§ ESERCIZI
A. Rispondi a queste domande sull'estratto dedicato al Movimento 5 Stelle:
(i) Quali due "no" vengono indicati come temi su cui rifondare i pentastellati?
(ii) Quale misura difende la leader che arriva alla guida del PD?
(iii) In quale giorno Conte affida a un tweet il suo disappunto?
B. Nelle righe fornite, modifica il tratto che si apre con la riga contenente "genus: Rhinthon" e si chiude con quella contenente "scientific name: Terpsiphone atrochalybeia", sostituendo "common name" con "nome comune" e lasciando invariato tutto il resto. Restituisci soltanto quel tratto.

§ ESTRATTO DEL TESTO
L’emorragia di voti, almeno nei sondaggi, continuava. Poi, come una zattera in mezzo al mare, due grandi temi su cui rifondare i pentastellati, coerenti con il pacifismo e con l’ambientalismo delle origini: no al termovalorizzatore di Roma perché produce emissioni ed è un modo impattante di smaltire i troppi rifiuti di Roma, e no all’invio di armi all’Ucraina perché le armi uccidono. Conte improvvisamente riprende colore e linfa vitale, con un colpo da maestro riesce a far cadere il governo a un centrodestra voglioso di menare le mani e prendersi tutto, rompe definitivamente con l’alleato draghiano (il PD di Letta) e inizia ad attaccarlo senza sosta, accusandolo di essere tutto ciò che l’elettorato non voleva da un partito di sinistra. Poche parole d’ordine chiare, articolate in un programma elettorale striminzito, bastano per far diventare il Movimento 5 Stelle un soggetto pienamente di sinistra. Quello stesso M5S che appena tre anni prima governava con la Lega di Salvini diventa l’alternativa a sinistra del PD.

Tutto poteva continuare a filare allo stesso modo dopo le elezioni, con uno Stefano Bonaccini poco disposto a essere confuso per un alleato potenziale di Giuseppe Conte, figurarsi per un leader di sinistra. Invece alla guida del PD arriva una leader che difende il reddito di cittadinanza, meno aggressiva sulla guerra e più interessata alla diplomazia, più marcatamente ambientalista.

Il 26 febbraio Conte affida a un tweet il suo malcelato disappunto. «Auguri di buon lavoro a Elly Schlein. Gli elettori PD hanno chiesto un cambiamento rispetto a chi ha barattato le misure del Conte 2 su lavoro, ambiente, povertà, sostegno a imprese e ceto medio con la vuota agenda Draghi. Su questi temi noi abbiamo già da tempo progetti chiari». Dando per scontati, forse volutamente, con questa frettolosa analisi almeno tre fattori: che Schlein sia stata votata solo da elettori PD, che l’agenda del Conte 2 contasse qualcosa nella mente della nuova segretaria e, soprattutto, che i “progetti chiari” del Movimento 5 Stelle bastassero a chi li aveva votati per non trasferire le proprie preferenze verso la nuova leader.

§ INFORMAZIONI FORNITE
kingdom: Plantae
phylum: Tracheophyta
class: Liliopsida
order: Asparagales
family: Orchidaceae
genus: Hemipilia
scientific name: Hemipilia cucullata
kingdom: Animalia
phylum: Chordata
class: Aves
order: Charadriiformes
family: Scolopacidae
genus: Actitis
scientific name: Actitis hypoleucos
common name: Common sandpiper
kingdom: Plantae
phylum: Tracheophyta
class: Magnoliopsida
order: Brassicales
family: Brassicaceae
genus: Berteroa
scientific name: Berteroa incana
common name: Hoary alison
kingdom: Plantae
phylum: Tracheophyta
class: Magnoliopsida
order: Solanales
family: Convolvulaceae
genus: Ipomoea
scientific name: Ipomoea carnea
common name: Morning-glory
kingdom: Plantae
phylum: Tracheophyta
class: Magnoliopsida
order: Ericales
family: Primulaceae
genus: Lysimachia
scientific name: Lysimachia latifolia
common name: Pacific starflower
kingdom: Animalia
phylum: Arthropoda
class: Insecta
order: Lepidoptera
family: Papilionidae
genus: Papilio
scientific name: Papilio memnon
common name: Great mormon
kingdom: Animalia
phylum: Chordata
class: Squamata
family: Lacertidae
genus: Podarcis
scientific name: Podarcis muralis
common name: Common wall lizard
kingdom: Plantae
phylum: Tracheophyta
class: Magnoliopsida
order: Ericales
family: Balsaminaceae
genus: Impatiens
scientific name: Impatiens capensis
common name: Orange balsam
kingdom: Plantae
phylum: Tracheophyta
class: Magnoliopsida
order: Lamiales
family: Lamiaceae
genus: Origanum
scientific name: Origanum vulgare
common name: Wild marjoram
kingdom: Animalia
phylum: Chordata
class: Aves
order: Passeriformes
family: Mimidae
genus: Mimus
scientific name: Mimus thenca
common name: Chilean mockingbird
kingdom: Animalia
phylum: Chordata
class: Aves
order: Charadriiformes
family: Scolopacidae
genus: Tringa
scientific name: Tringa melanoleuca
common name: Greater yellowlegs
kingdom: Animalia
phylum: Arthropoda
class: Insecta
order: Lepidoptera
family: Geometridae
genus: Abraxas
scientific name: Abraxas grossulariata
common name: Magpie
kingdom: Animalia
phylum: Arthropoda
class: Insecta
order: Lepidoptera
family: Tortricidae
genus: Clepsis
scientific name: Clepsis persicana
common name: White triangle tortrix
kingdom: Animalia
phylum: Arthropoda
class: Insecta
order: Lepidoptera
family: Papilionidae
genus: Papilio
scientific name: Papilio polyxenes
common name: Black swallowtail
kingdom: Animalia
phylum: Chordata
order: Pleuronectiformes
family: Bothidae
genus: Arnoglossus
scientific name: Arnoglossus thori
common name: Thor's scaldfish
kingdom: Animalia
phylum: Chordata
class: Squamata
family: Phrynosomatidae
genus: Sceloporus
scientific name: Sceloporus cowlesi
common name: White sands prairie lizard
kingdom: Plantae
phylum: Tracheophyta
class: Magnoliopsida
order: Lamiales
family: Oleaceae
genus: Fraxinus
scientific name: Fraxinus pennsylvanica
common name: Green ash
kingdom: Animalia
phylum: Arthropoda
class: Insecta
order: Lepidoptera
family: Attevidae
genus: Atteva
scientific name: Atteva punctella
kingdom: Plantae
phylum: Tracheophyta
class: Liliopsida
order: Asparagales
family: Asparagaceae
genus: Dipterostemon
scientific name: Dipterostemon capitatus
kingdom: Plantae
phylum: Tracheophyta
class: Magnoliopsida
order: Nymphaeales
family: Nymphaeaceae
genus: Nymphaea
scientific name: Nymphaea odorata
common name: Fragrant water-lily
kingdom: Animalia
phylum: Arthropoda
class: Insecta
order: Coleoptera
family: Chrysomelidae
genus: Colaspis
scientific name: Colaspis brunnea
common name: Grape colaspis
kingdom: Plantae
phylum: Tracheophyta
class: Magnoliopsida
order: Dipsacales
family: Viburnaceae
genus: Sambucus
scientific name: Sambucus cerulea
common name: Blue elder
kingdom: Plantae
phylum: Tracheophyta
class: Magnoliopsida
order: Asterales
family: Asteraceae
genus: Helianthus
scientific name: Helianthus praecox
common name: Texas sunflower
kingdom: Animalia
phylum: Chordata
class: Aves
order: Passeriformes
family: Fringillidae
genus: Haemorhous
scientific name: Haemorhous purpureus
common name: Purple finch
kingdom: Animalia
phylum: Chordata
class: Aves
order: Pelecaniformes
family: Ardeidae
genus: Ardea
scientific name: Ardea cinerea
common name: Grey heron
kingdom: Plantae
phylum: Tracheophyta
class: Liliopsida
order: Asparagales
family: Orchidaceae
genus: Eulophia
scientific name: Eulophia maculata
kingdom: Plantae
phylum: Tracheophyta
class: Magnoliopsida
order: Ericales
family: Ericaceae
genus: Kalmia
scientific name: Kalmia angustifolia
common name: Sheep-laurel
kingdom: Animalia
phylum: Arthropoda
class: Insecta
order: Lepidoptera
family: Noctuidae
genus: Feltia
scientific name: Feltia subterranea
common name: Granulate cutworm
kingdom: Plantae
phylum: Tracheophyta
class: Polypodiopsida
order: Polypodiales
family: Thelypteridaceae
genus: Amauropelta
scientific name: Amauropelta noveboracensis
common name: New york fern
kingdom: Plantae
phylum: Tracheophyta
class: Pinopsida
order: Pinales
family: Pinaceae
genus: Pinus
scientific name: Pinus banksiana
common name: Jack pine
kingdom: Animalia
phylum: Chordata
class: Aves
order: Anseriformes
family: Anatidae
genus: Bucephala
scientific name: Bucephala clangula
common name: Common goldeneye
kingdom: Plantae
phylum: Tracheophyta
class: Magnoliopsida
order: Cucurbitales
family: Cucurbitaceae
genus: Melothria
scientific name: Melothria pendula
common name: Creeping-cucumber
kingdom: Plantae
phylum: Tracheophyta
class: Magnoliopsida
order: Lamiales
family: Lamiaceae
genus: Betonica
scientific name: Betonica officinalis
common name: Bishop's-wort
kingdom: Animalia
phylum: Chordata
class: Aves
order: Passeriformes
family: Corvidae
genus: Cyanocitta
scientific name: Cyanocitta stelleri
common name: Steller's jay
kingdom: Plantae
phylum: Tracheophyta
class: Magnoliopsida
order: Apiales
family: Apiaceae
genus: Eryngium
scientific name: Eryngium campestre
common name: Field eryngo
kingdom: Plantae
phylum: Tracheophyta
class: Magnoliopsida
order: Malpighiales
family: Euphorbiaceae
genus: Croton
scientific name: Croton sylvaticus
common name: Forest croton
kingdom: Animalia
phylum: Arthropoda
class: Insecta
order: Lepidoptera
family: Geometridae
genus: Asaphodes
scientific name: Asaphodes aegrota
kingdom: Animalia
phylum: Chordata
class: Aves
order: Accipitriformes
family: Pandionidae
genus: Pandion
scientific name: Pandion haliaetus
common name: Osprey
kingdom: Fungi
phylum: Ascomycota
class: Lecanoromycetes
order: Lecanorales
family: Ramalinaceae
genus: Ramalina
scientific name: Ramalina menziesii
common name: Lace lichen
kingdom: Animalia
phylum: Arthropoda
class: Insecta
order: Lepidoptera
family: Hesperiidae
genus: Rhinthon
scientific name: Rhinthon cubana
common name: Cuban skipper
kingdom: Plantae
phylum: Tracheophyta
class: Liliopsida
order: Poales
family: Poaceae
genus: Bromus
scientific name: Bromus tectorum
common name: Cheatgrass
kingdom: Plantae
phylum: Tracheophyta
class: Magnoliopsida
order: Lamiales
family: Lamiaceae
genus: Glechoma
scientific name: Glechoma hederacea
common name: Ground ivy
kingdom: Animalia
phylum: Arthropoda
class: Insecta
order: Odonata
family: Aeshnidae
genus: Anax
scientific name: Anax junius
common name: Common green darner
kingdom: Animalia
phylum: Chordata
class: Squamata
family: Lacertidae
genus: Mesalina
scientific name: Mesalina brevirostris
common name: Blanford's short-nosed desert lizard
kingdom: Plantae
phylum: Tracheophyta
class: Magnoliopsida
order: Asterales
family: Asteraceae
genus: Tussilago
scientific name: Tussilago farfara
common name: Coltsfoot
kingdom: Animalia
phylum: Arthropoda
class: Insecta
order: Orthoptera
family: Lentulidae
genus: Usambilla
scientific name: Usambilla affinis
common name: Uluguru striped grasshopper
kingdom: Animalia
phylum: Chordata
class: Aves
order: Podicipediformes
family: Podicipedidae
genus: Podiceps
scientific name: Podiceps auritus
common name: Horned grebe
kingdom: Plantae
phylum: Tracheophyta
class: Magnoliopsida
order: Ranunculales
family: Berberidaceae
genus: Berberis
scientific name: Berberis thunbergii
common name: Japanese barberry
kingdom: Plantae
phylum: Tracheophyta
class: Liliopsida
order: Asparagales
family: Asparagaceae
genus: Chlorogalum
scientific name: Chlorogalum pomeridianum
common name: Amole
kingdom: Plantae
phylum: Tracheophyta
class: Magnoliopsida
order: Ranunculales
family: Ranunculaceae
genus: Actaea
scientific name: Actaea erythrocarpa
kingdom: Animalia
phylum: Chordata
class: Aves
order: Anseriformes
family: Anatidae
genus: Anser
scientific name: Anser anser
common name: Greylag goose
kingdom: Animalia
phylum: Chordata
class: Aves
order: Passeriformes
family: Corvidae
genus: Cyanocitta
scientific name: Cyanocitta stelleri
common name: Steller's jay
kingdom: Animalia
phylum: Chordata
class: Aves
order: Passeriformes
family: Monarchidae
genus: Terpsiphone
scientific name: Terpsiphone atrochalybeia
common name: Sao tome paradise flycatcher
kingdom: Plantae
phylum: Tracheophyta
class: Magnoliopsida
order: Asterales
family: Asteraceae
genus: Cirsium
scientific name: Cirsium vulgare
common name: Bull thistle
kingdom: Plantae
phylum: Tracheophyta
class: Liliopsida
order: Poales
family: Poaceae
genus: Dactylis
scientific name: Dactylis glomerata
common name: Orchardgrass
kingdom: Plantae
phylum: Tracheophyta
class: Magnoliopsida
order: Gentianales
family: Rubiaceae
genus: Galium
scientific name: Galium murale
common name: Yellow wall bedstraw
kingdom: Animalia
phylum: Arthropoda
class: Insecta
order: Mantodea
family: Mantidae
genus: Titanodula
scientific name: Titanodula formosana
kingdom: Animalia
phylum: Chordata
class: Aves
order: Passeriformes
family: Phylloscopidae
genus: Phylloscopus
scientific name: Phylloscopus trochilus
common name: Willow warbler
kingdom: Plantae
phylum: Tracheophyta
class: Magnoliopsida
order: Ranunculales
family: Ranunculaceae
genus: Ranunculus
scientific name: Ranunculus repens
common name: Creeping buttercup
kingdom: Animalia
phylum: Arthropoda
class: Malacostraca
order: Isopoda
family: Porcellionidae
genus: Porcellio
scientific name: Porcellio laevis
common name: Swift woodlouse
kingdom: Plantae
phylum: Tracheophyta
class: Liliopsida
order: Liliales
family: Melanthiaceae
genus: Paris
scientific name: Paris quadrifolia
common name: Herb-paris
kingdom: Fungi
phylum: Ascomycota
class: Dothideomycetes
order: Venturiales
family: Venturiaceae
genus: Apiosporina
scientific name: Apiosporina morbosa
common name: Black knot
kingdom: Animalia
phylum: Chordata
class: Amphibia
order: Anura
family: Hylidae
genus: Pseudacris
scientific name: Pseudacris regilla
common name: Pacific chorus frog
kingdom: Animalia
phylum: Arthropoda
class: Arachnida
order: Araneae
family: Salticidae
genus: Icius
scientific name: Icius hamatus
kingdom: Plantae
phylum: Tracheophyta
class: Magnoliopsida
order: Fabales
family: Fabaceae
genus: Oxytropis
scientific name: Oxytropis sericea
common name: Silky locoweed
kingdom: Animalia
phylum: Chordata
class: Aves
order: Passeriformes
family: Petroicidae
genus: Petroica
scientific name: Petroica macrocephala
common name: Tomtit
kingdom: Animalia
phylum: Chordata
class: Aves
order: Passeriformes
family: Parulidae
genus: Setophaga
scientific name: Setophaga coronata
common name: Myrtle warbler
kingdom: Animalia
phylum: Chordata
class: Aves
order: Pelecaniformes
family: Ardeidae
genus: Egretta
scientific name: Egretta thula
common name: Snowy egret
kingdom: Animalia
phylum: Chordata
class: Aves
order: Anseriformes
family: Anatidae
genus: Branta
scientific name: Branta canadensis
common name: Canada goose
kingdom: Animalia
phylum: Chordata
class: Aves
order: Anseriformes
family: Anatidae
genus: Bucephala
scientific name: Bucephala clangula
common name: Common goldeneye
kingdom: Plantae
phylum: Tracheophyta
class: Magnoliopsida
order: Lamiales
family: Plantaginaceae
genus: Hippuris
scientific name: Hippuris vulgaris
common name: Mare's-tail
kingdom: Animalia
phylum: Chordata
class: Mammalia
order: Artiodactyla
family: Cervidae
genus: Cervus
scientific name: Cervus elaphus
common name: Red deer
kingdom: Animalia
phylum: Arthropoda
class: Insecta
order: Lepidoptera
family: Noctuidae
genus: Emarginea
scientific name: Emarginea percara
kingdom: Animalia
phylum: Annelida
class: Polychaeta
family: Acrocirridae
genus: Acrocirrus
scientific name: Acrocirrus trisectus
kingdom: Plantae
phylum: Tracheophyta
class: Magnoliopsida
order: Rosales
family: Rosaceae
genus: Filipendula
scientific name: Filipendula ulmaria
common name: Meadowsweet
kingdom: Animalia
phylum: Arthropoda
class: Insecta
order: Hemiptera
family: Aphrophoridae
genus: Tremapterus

§ RISPOSTE PER ESERCIZIO
A.
(i) No al termovalorizzatore di Roma e no all'invio di armi all'Ucraina.
(ii) Il reddito di cittadinanza.
(iii) Il 26 febbraio.

B.
genus: Rhinthon
scientific name: Rhinthon cubana
nome comune: Cuban skipper
kingdom: Plantae
phylum: Tracheophyta
class: Liliopsida
order: Poales
family: Poaceae
genus: Bromus
scientific name: Bromus tectorum
nome comune: Cheatgrass
kingdom: Plantae
phylum: Tracheophyta
class: Magnoliopsida
order: Lamiales
family: Lamiaceae
genus: Glechoma
scientific name: Glechoma hederacea
nome comune: Ground ivy
kingdom: Animalia
phylum: Arthropoda
class: Insecta
order: Odonata
family: Aeshnidae
genus: Anax
scientific name: Anax junius
nome comune: Common green darner
kingdom: Animalia
phylum: Chordata
class: Squamata
family: Lacertidae
genus: Mesalina
scientific name: Mesalina brevirostris
nome comune: Blanford's short-nosed desert lizard
kingdom: Plantae
phylum: Tracheophyta
class: Magnoliopsida
order: Asterales
family: Asteraceae
genus: Tussilago
scientific name: Tussilago farfara
nome comune: Coltsfoot
kingdom: Animalia
phylum: Arthropoda
class: Insecta
order: Orthoptera
family: Lentulidae
genus: Usambilla
scientific name: Usambilla affinis
nome comune: Uluguru striped grasshopper
kingdom: Animalia
phylum: Chordata
class: Aves
order: Podicipediformes
family: Podicipedidae
genus: Podiceps
scientific name: Podiceps auritus
nome comune: Horned grebe
kingdom: Plantae
phylum: Tracheophyta
class: Magnoliopsida
order: Ranunculales
family: Berberidaceae
genus: Berberis
scientific name: Berberis thunbergii
nome comune: Japanese barberry
kingdom: Plantae
phylum: Tracheophyta
class: Liliopsida
order: Asparagales
family: Asparagaceae
genus: Chlorogalum
scientific name: Chlorogalum pomeridianum
nome comune: Amole
kingdom: Plantae
phylum: Tracheophyta
class: Magnoliopsida
order: Ranunculales
family: Ranunculaceae
genus: Actaea
scientific name: Actaea erythrocarpa
kingdom: Animalia
phylum: Chordata
class: Aves
order: Anseriformes
family: Anatidae
genus: Anser
scientific name: Anser anser
nome comune: Greylag goose
kingdom: Animalia
phylum: Chordata
class: Aves
order: Passeriformes
family: Corvidae
genus: Cyanocitta
scientific name: Cyanocitta stelleri
nome comune: Steller's jay
kingdom: Animalia
phylum: Chordata
class: Aves
order: Passeriformes
family: Monarchidae
genus: Terpsiphone
scientific name: Terpsiphone atrochalybeia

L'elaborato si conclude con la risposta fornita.